Received : Apr 22, 2021

Accepted : May 25, 2021

Published : May 28, 2021

Archived : www.jcimcr.org

Copyright : © Holmes S (2021).

Abstract

In this report, the authors discuss the case of a 49-year-old male presenting with sudden onset moderately severe left-sided Sensorineural Hearing Loss (SNHL), tinnitus, left otalgia, and disequilibrium. Prior to referral to our facility, an MRI was obtained which demonstrated non-specific asymmetric enhancement of the left cochlea that was initially suspected to be labyrinthitis. Patient was treated with valacyclovir and a prednisone burst-taper prior to referral. Despite this treatment, his left SNHL worsened, and he was noted to have left-sided peripheral weakness on Videonystagmography (VNG). Upon referral to our facility, MRI demonstrated an Intra-Cochlear Schwannoma (ICS), with possible associated hemorrhage into the cochlea. After discussion of treatment options, repeat imaging in 6-month interval demonstrated stable persistence of the lesion with no growth. The patient is currently being followed with a “Wait-andScan” regimen. Sudden unilateral SNHL is a rare presenting symptom for ICS and this case highlights not only the rarity in presentation, but also the complexity in diagnosis due to the possibility of intracochlear hemorrhage complicating the imaging work-up.

Keywords: Intra-labyrinthine schwannoma; vestibular schwannoma; sensorineural hearing loss; disequilibrium.

Abbreviations: SNHL: Sensorineural Hearing Loss; VNG: Videonystagmography; ICS: Intracochlear Schwannoma; MRI: Magnetic Resonance Imaging; IAC: Internal Auditory Canal; ILS Intra-Labyrinthine Schwannomas; CT: Computed Tomography; SRT: Speech Reception Threshold.

Citation: Holmes S, Watson J, Babin K, Mankekar G. Unusual presentation of an intracochlear schwannoma. J Clin Images Med Case Rep. 2021; 2(3): 1172.

Introduction/background

Vestibular Schwannomas (VS) are benign neoplasms of the eighth cranial nerve which typically originate from the vestibular ganglion within the Internal Auditory Canal (IAC), particularly Scarpa’s ganglion. They most commonly arise in the IAC and grow concentrically in a medial direction to involve the cerebellopontine angle as they increase in size. This, however, is not the only route of tumor growth, as some IAC Schwannomas may rarely expand laterally from their IAC origin, to involve the labyrinthine structures of the inner ear. Even rarer are the Intra-Labyrinthine Schwannomas (ILS). These lesions are solely contained within the bony labyrinth, have no IAC involvement, and represent a separate pathologic entity from the more commonly reported vestibular schwannomas which arise in the IAC and extend laterally to involve both the IAC and labyrinth to which was previously alluded.

ILS are benign, slow growing tumors that typically arise from the Schwann cells associated with distal branches of the cochlear, superior vestibular, and inferior vestibular nerves [1]. These Schwann cell-containing lesions tend to occur in the modiolus and the basal turn of the cochlea along the path of spiral ganglion dendrites [2]. The clinical presentation of IAC VS produces a combination of otologic signs and symptoms with unilateral, progressive hearing loss one of the most common at presentation (95%). The less commonly reported resulting symptoms include tinnitus, imbalance, vertigo, and aural fullness which can present alone or in combination with one another [3]. Sudden SNHL is an exceedingly rare clinical presentation for ICS which has been minimally reported in the literature regarding this topic.

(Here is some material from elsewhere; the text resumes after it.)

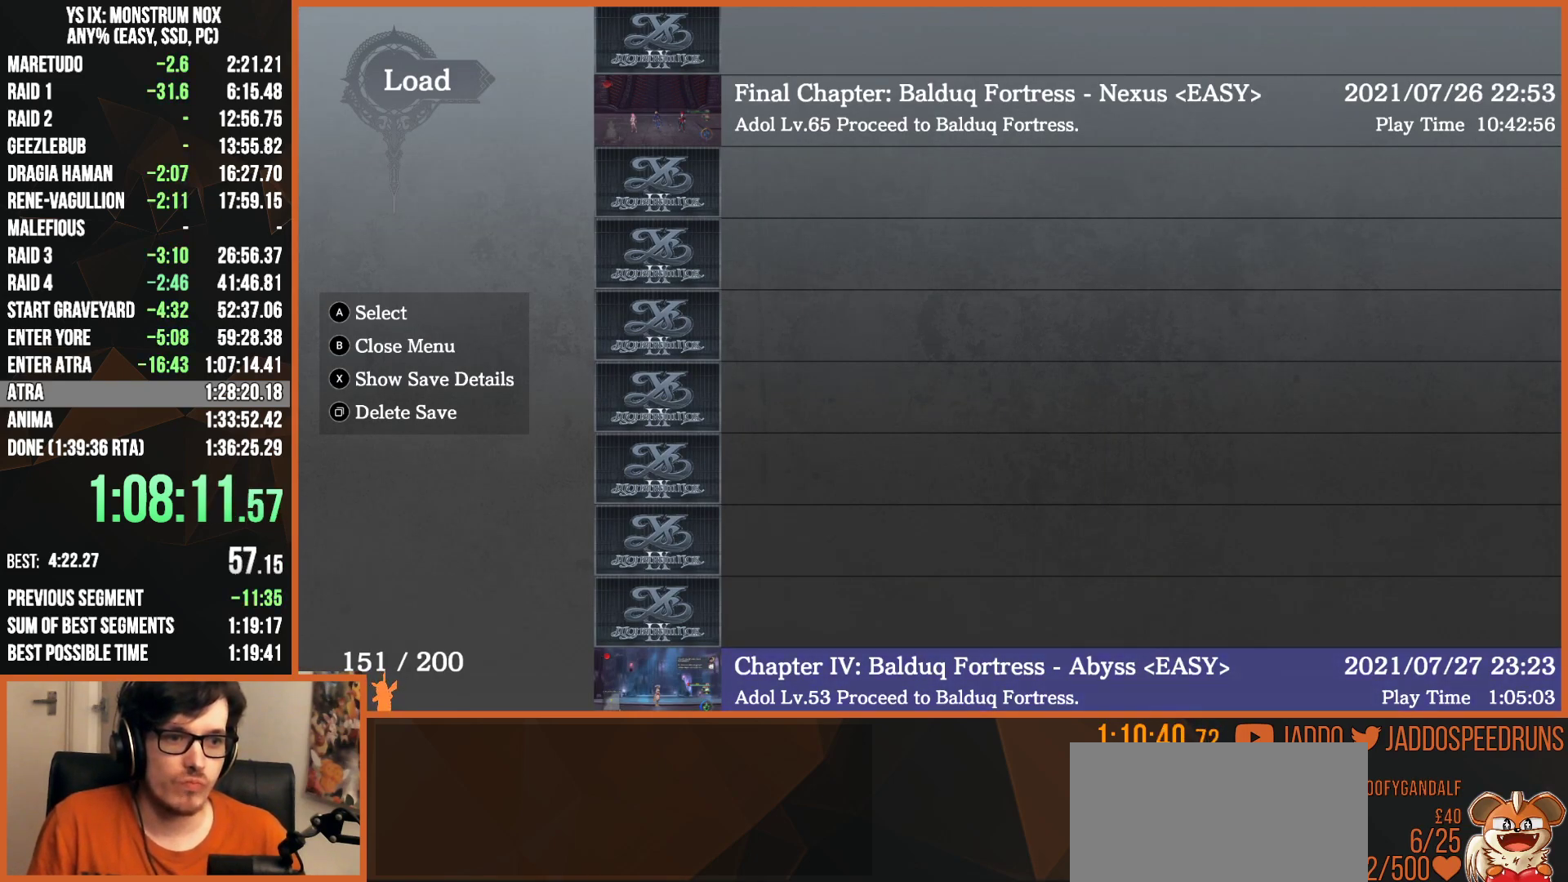
{"buttons": ["CROSS"], "left_stick": "center", "right_stick": "center", "button_events": [[167, "CROSS", "down"], [267, "CROSS", "up"], [317, "CROSS", "down"]]}
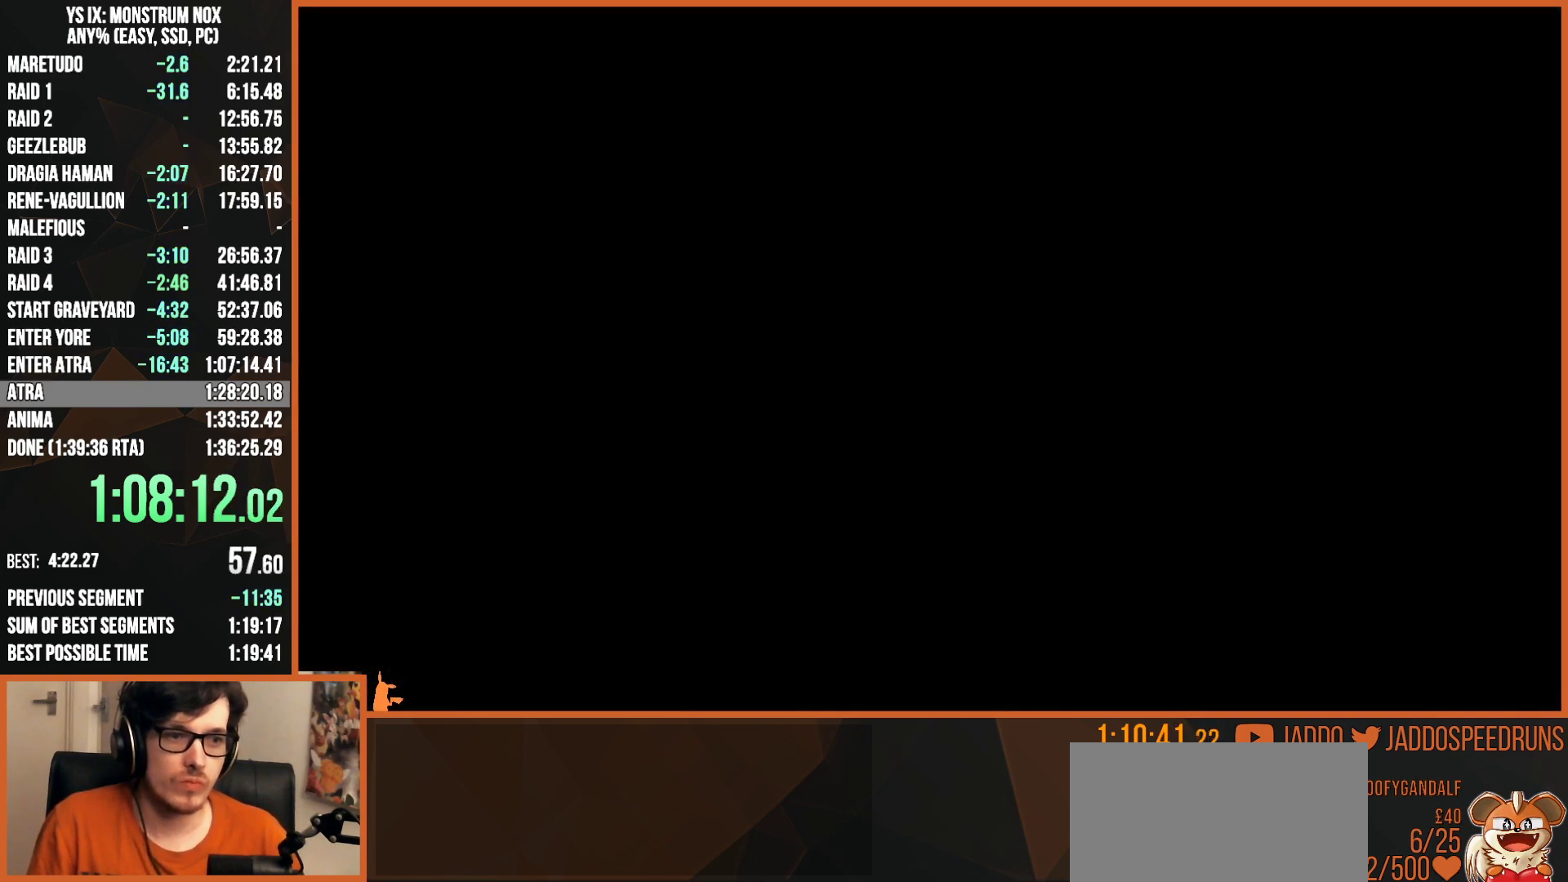
{"buttons": [], "left_stick": "center", "right_stick": "center", "button_events": [[17, "CROSS", "up"]]}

The majority of previously reported cases have been largely restricted to cadaveric studies and autopsy reports, with a paucity of literature on how to diagnose and manage these lesions in a clinical setting of an otherwise healthy patient. Interestingly, these lesions have also been found within the semicircular and reported as an incidental intra-operative finding during labyrinthectomy for refractory Meniere’s disease. Due to their rarity and overlap in presentation with other disease processes including but not limited to Meniere’s disease, accurate diagnosis of these lesions remains a challenging task and is often delayed. Despite the development of high-resolution, gadolinium-enhanced Magnetic Resonance Imaging (MRI) that has increased the frequency of diagnosis of these lesions during the preoperative period, they can remain clinically occult for several years in certain patients [4].

Case presentation

A 49-year-old Caucasian male was referred to our facility from a local otolaryngologist for further evaluation regarding his presentation. Eight months prior to referral, the patient experienced sudden onset SNHL of left ear. At that time, the patient additionally presented with progressively worsening left sided tinnitus that was high-pitched and constant in nature, as well as left otalgia and disequilibrium. The patient also reported a 15-year history of occupational noise exposure. The patient’s family history was significant for a brainstem cyst in his mother as well as a brain cyst associated with compression of the trigeminal nerve in his father. An otologic examination, audiometric evaluation, as well as a multi-planar multi-pulse sequence MRI of the brain with and without contrast was obtained at an outside facility for further evaluation. The results of the MRI were interpreted as inflammation of the left cochlea concerning for labyrinthitis and prompted the administration of a trial of a prednisone taper and Valtrex with a recommendation of patient follow-up in 2 weeks. After 2 weeks, the patient stated that the medical therapy administered failed to relieve his symptoms. At this time, a second audiogram was obtained for further evaluation, which prompted referral to our institution.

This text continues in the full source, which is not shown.